Hydrogen in Diamonds
Helene Bureau  1@  , Imène Estève  1@  , Hicham Khodja  2@  , Geeth Manthilake  3@  , Laurent Remusat  1@  
1 : Institut de Minéralogie, de Physique des Matériaux et de Cosmochimie  (IMPMC)
Sorbonne Universités, UPMC Université Paris 6, CNRS : UMR7590, CNRS
2 : Nanosciences et Innovation pour les Matériaux  (NIMBE)
CEA-DRF-IRAMIS
3 : Laboratoire Magmas et Volcans  (LMV)
Université Clermont Auvergne, CNRS

Thanks to elastic recoil detection analysis (ERDA), the hydrogen content of natural diamonds is known to ranges from <5 ppm to a few tens of ppm wt. (Vangu et al. 2023, DRL 136, 110007) , which makes hydrogen the second impurity in diamonds after nitrogen and before boron.
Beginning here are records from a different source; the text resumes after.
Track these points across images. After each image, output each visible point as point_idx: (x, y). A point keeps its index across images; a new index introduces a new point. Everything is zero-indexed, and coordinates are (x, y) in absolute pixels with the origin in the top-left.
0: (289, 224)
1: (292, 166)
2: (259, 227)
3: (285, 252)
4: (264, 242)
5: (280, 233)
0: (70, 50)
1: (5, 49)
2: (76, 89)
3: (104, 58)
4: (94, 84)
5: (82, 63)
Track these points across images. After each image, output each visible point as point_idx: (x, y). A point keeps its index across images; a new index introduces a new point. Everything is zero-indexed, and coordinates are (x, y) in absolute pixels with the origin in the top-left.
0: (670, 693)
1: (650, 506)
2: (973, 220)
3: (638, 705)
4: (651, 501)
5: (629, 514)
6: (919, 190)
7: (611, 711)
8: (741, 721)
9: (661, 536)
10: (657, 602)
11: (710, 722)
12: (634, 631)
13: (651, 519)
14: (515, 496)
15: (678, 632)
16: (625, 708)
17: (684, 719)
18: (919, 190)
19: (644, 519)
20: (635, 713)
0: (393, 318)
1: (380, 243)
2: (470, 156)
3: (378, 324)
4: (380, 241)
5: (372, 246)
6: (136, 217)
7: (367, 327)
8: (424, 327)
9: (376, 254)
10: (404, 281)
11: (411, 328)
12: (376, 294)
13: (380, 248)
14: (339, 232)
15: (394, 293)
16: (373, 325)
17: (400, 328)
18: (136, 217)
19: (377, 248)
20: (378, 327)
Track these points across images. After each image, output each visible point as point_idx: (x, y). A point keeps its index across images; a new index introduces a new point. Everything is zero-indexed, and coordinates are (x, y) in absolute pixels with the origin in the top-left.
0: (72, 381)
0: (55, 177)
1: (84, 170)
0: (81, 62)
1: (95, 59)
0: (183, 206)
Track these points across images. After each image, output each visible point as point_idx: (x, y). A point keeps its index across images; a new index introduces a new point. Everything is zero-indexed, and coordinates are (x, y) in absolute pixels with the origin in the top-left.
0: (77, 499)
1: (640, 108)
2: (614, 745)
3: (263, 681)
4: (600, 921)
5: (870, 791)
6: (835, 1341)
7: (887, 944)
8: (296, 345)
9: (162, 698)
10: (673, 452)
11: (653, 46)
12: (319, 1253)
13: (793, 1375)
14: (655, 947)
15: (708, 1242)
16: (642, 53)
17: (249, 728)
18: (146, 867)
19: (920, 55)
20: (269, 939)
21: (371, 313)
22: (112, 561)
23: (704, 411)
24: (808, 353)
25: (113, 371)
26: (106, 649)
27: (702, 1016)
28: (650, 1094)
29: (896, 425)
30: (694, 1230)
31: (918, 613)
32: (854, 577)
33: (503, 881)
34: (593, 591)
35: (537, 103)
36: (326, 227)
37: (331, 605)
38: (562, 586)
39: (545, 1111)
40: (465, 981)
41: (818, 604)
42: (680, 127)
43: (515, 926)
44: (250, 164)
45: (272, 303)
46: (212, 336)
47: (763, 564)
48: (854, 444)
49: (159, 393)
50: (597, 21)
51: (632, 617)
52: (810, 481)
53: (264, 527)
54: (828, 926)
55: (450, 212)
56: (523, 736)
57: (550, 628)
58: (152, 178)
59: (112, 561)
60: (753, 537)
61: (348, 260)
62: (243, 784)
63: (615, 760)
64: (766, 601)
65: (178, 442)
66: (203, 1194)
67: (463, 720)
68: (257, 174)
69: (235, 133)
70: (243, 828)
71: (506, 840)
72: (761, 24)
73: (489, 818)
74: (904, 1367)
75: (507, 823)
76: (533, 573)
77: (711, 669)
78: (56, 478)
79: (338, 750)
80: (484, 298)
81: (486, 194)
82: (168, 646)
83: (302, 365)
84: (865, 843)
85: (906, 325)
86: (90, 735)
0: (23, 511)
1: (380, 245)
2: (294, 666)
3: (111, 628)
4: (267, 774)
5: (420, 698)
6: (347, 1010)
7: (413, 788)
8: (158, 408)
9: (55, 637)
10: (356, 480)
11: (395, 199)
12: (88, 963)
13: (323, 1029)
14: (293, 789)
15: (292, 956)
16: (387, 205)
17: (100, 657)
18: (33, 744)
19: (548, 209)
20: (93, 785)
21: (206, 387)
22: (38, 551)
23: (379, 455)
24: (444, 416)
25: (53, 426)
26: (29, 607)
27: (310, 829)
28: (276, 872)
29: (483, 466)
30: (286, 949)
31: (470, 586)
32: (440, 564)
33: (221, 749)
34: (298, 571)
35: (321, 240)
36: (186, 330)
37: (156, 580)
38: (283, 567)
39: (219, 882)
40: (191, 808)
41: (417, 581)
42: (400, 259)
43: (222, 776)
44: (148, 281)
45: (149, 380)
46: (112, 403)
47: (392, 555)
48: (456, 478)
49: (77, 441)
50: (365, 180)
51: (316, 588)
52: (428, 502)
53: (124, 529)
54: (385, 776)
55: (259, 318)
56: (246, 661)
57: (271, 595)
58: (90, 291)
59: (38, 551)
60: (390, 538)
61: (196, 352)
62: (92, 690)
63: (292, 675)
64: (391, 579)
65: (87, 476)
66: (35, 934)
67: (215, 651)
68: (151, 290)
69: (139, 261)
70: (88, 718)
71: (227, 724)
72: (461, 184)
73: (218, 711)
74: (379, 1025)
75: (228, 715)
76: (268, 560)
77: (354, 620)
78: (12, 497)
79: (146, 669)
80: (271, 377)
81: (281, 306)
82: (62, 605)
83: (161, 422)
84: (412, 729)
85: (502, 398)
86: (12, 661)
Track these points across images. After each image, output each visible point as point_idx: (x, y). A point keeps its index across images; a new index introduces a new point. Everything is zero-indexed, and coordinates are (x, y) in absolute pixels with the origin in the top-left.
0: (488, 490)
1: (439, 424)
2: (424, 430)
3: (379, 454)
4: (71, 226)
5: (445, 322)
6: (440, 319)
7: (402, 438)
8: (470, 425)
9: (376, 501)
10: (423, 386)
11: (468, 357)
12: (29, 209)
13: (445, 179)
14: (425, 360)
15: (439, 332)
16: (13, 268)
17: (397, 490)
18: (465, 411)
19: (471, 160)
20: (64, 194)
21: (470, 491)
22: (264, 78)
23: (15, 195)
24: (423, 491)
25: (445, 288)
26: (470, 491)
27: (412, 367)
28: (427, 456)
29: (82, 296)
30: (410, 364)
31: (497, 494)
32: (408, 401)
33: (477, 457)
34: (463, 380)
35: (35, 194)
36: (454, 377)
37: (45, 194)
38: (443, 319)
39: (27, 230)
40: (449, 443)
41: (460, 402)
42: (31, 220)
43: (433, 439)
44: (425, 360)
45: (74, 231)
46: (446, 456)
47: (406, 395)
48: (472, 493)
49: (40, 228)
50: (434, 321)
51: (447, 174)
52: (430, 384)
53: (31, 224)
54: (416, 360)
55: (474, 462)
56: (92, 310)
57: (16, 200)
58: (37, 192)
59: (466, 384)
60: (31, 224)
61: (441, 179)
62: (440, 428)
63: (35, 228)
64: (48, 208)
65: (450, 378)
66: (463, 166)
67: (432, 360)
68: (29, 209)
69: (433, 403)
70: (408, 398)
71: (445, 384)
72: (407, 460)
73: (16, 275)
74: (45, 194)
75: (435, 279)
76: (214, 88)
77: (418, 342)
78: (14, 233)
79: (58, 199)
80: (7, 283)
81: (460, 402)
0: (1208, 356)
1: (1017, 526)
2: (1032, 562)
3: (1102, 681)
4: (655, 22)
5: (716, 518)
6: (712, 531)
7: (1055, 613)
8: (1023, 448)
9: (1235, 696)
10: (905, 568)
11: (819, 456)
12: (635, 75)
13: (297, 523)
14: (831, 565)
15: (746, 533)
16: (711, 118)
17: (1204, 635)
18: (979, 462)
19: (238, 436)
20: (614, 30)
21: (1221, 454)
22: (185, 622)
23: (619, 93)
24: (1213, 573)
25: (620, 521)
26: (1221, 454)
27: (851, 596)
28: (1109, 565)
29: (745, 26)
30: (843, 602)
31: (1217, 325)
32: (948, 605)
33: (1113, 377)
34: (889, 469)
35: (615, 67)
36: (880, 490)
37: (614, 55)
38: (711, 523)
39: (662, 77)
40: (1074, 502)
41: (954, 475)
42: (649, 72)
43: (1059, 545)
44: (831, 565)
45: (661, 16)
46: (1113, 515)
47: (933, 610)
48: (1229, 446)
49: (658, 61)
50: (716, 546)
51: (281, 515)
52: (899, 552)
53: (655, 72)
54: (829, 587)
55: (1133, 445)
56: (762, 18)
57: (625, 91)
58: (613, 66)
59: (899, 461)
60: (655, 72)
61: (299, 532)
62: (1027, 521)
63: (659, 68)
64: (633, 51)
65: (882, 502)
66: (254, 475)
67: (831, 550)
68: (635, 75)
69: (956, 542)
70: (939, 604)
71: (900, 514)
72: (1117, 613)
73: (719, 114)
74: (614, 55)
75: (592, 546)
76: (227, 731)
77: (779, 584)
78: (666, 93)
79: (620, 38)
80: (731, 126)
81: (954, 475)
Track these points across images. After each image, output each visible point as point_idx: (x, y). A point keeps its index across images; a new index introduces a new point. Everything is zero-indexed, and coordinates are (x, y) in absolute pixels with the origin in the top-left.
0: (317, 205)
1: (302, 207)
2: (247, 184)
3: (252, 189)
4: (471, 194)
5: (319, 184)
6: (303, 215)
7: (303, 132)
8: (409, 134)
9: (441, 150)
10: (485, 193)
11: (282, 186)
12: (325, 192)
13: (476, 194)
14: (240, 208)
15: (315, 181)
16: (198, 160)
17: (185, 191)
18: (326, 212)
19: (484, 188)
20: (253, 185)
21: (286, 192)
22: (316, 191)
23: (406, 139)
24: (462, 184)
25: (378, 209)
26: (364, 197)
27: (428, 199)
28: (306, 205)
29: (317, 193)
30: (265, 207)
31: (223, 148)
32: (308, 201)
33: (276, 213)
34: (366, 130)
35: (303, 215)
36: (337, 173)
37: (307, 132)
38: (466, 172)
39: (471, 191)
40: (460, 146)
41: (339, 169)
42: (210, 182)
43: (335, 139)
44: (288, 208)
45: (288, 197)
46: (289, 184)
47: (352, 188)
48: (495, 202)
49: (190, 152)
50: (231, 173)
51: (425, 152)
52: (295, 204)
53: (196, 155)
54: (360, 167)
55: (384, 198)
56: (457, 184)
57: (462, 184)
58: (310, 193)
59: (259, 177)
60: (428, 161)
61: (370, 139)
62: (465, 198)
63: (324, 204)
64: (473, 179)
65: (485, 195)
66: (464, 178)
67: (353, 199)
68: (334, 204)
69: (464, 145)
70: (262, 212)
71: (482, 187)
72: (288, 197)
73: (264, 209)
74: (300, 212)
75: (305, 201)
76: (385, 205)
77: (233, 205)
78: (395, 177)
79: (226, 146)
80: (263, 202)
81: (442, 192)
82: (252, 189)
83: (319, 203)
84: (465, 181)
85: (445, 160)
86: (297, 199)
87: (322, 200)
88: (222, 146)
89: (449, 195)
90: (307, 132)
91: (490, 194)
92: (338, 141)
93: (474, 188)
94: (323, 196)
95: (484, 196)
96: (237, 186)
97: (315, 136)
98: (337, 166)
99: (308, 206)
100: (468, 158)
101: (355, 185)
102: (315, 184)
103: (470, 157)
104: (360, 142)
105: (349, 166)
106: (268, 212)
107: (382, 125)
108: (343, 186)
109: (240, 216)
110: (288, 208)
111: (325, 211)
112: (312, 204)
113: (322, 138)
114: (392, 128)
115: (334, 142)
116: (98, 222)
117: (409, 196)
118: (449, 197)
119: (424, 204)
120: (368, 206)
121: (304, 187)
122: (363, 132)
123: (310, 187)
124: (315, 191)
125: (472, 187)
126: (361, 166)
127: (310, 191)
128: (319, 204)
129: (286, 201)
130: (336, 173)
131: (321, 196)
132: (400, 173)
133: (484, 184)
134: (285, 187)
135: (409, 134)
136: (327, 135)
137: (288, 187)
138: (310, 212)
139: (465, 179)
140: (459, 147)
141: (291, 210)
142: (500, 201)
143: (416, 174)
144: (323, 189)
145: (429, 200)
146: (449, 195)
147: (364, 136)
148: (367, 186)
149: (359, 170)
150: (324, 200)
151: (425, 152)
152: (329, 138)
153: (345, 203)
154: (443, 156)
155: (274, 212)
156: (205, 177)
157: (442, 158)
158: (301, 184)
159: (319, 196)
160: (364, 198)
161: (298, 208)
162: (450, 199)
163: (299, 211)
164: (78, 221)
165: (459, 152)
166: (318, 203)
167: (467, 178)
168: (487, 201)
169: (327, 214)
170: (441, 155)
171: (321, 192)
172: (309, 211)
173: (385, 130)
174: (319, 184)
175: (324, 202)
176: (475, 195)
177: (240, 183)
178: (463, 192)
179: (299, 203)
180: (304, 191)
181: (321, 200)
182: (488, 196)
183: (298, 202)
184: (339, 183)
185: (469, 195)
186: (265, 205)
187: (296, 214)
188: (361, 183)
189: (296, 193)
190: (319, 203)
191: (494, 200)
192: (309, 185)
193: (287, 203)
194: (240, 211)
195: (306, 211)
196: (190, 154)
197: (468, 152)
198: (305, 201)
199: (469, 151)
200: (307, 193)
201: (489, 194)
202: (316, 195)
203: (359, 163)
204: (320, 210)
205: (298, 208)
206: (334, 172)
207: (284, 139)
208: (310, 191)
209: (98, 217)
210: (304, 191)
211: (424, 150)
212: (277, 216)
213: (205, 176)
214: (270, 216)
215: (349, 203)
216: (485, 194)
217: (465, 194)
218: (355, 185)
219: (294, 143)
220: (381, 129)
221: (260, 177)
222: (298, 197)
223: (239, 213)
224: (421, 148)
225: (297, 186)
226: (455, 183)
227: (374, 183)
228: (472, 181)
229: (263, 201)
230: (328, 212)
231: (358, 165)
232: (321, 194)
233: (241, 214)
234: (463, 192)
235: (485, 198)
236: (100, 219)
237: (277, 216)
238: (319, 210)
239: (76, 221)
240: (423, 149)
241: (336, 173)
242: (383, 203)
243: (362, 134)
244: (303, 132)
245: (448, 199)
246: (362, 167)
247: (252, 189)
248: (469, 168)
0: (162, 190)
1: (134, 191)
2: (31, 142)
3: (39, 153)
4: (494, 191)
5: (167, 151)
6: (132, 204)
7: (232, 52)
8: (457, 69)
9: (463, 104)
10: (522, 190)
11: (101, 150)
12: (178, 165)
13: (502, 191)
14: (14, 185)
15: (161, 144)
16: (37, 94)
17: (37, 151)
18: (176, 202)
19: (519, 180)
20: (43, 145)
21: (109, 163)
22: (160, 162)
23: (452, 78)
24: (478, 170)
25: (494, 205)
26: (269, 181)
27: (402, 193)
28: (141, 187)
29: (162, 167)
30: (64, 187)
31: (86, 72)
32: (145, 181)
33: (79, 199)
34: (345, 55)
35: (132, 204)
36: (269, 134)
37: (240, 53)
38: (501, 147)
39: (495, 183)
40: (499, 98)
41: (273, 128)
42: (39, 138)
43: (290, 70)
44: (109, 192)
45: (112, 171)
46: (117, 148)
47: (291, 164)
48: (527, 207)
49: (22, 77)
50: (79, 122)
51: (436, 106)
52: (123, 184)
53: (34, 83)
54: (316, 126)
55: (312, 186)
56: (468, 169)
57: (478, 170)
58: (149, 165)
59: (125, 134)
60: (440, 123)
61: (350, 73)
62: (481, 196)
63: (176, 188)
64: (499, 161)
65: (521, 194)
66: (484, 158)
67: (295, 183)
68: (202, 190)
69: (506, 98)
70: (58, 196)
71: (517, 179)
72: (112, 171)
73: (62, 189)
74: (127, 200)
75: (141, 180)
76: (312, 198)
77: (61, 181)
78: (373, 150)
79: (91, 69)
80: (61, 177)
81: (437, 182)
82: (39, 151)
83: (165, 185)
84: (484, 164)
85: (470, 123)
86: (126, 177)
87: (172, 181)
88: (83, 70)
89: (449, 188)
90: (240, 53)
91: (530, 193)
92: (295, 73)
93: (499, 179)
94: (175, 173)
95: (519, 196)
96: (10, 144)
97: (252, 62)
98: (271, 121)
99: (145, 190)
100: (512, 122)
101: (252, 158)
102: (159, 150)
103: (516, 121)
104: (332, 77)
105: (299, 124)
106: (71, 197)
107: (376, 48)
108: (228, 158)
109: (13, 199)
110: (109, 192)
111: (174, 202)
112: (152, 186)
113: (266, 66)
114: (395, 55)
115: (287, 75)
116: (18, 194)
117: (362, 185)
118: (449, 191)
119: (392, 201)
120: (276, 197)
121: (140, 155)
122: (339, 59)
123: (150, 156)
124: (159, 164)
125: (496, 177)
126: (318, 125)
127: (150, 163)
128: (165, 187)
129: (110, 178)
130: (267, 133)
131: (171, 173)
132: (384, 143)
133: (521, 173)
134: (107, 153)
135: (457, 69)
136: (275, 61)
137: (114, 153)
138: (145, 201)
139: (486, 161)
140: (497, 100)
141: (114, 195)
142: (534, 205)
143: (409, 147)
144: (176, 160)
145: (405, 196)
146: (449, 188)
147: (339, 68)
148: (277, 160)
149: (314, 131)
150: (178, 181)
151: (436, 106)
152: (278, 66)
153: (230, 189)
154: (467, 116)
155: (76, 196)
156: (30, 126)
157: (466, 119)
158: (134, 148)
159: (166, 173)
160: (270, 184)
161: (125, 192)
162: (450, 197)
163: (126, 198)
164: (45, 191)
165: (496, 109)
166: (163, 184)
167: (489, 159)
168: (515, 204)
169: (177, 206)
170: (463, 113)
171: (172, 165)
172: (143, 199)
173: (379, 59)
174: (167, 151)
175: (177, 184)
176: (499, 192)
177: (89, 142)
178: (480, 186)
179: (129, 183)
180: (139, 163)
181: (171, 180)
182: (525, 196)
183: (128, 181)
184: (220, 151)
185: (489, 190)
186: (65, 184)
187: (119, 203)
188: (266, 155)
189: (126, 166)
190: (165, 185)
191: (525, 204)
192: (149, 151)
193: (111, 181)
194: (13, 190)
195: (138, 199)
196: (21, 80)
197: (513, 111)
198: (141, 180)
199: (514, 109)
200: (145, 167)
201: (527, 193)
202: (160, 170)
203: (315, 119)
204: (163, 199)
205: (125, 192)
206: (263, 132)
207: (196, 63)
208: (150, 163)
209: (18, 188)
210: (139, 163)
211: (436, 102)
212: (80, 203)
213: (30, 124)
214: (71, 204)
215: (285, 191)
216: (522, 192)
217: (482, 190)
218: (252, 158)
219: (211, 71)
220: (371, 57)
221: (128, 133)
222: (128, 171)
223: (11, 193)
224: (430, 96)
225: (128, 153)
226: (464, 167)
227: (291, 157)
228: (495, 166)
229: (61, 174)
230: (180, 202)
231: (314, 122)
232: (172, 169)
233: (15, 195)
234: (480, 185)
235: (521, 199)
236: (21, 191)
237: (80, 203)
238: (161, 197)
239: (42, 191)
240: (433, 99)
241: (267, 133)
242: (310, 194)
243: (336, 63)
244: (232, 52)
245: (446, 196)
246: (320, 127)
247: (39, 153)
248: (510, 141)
This confirms that natural diamonds grow in CHO fluids under lithospheric conditions, as demonstrated experimentally (e.g. Luth et al., 2022, RIMG, vol 88). This also shows that hydrogen is preserved throughout the history of at least the upper mantle diamonds and can be used to trace their formation conditions.

We combined diamond growth experiments in hydrated fluids at 7GPa, 1200-1400°C in multi-anvil presses with ERDA and nanoSIMS analysis of hydrogen in the resulting diamond growth areas. We used the protocol developed in previous studies, which reproduces diamonds similar to those from the upper mantle (Bureau et al., 2024, GCA, 368). The latter required specific preparations using cryogenic methods intended to avoid any loss of hydrogen.

Results show that diamonds grown in supercritical fluid/melts containing up to 30 % of water contain hydrogen in comparable amount than in some natural diamonds. This suggests that the presence of water is necessary for the growth of diamonds in the lithosphere and places new constrains on the deep-water cycle.